Now our final step is to simulate integer arithmetic using the arithmetic of our prime order field \(\mathbb{F}_p\). But this step is actually the easiest! As long as we are careful about numbers not overflowing, it’s the same thing. That is, if we know ahead of time that \(a + b < p\), then we can safely compute \(a + b \mod p\), knowing that the result will be the same as over the integers. The same is true for multiplication.

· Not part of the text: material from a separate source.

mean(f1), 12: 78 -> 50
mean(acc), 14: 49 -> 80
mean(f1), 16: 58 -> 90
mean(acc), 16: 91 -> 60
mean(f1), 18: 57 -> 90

So as long as we don’t do too many multiplications, the integers representing the dyadic rationals we’re computing with won’t get too big, and so we will be okay. And if we don’t take too many terms of the Taylor series, this will be the case.

## Conclusion

Let’s survey the net result of all this approximation: We have a very efficient way of approximately computing an exponential function on fractional inputs inside of a SNARK, in such a way that we can have concrete bounds on the error of the approximation. Pretty cool! This enables us to use a threshold function for Ouroboros that guarantees a constant density of blocks regardless of the distribution of stake.